3.2.3 Le lien direct entre tous les membres de l'équipe éducative

L'assistante sociale assurant la mesure d'AEMO, dans le site 2, a participé à trois rencontres, à la Cordée. A l'occasion d'un bilan clinique, elle a partagé la réflexion de l'équipe de l'institution à propos des séjours familiaux d'Elsa et a contribué à la détermination d'un choix portant sur l'organisation des vacances de Pâques 1998. Elle a également pris part à deux rencontres avec les parents et l'adolescente : l'une, au cours de laquelle l'organisation de la période d'été a été planifiée ; l'autre, pour faire le bilan de ces mêmes vacances. Si l'organisation et le déroulement de ces temps s'inscrit dans la perspective d'un travail conjoint des deux composantes du dispositif de suppléance familiale, intéressons-nous à l'organisation du bilan clinique, à l'origine d'un abus de droit commis par l'équipe éducative.

Au cours de cette réunion, en l'absence de l'adolescente et de ses parents, l'organisation des vacances d'Elsa a été envisagée. Les membres de l'équipe ont problématisé la situation familiale, pour arrêter un choix qui ne devait pas être remis en cause ultérieurement. Quelques jours plus tard, ils se sont réunis avec la jeune fille et ses parents, en vue de planifier la période de congé. A cette occasion, aucun d'entre eux n'a entendu l'argumentation de la famille en désaccord avec les propositions faites. Alors que cette rencontre constituait une opportunité pour partager une réflexion sur la situation familiale, la détermination de l'équipe à imposer le choix retenu en bilan clinique a annihilé tout échange. En imposant leur choix, les membres de l'équipe éducative ont non seulement commis un abus de droits mais ils se sont privés de l'apport de certaines informations que seule la famille détenait. Au cours des vacances correspondantes, l'adolescente et ses parents ont opéré leur propre choix. Informée par la mère de la modification du planning, l'assistante sociale assurant l'AEMO n'a pas contesté ce changement.

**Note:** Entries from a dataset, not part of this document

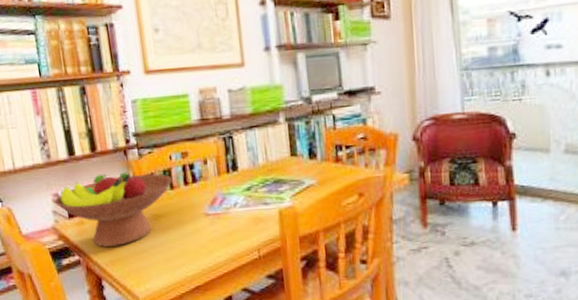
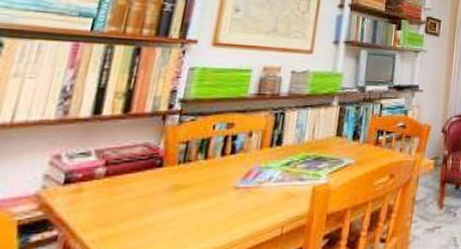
fruit bowl: present [54,172,173,247] -> none [50,137,210,220]

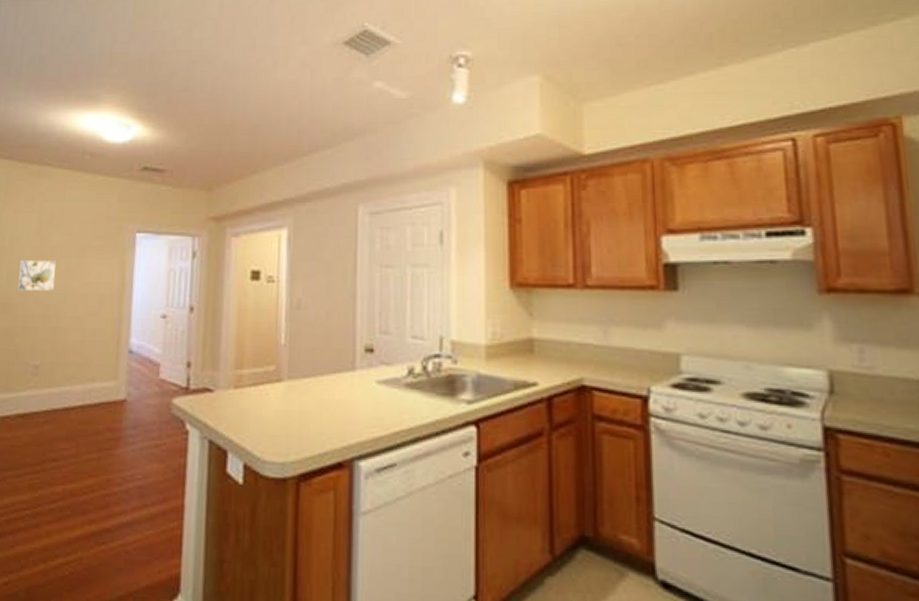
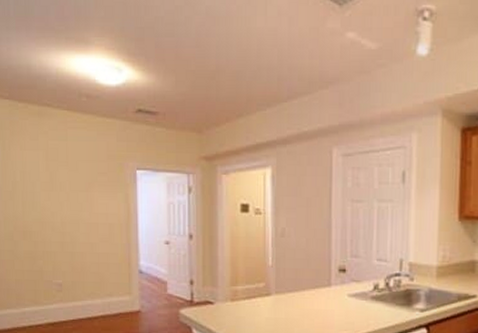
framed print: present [18,260,57,291] -> none [32,194,67,221]

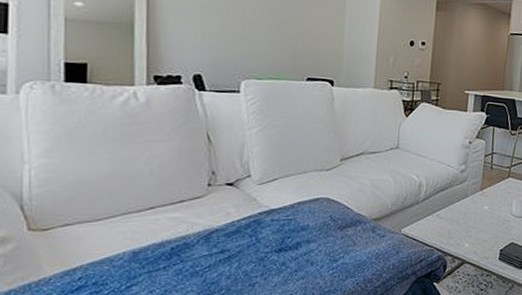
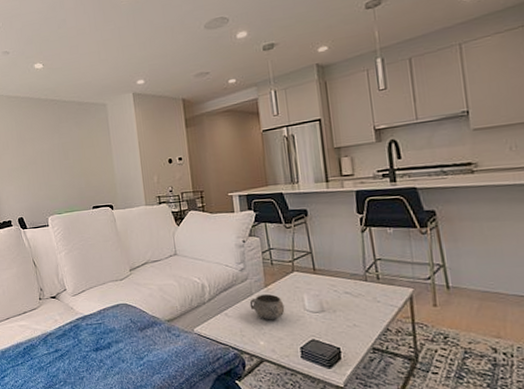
decorative bowl: none [462,197,495,223] -> present [249,294,285,320]

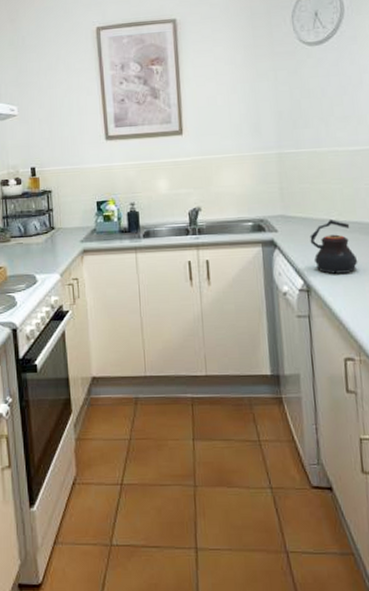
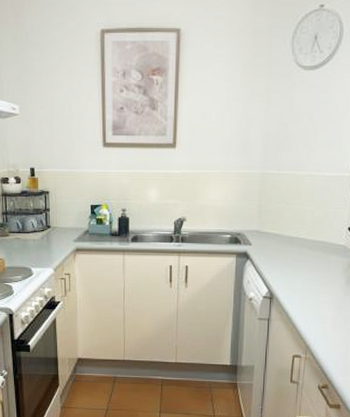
teapot: present [310,218,358,274] -> none [279,237,317,285]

En tenant l'adolescente et ses parents à l'écart des phases d'analyses et de résolution, cette situation remet en question le lien direct entre les membres de l'équipe de l'institution et l'intervenant assurant la "double-mesure". Mais quelles raisons poussent les membres d'une équipe éducative à agir en l'absence des intéressés et à écarter les acteurs concernés au premier chef en sous-entendant qu'ils ne sont pas en mesure de prendre part aux échanges ? Si la question de la protection d'un enfant se pose par rapport à certaines informations, la situation est différente pour un adolescent. Or Elsa, âgée de dix sept ans, est au fait de tous les événements familiaux. Les intervenants qui se privent ainsi de l'expertise des intéressés, entretiennent un lien direct entre eux et finissent par former une coalition difficilement supportable pour les membres de la famille. Il ne s'agit aucunement de faire participer l'ensemble des personnes à tous les temps d'élaboration, mais d'éviter que l'adolescent et sa famille aient le sentiment que tout est organisé "dans leur dos", et de faire en sorte qu'ils puissent disposer de temps distincts avec des interlocuteurs différents pour envisager leur situation sous plusieurs angles et construire des points de vue complémentaires. Tel est l'intérêt d'un vrai partenariat entre les différentes composantes du dispositif de suppléance familiale.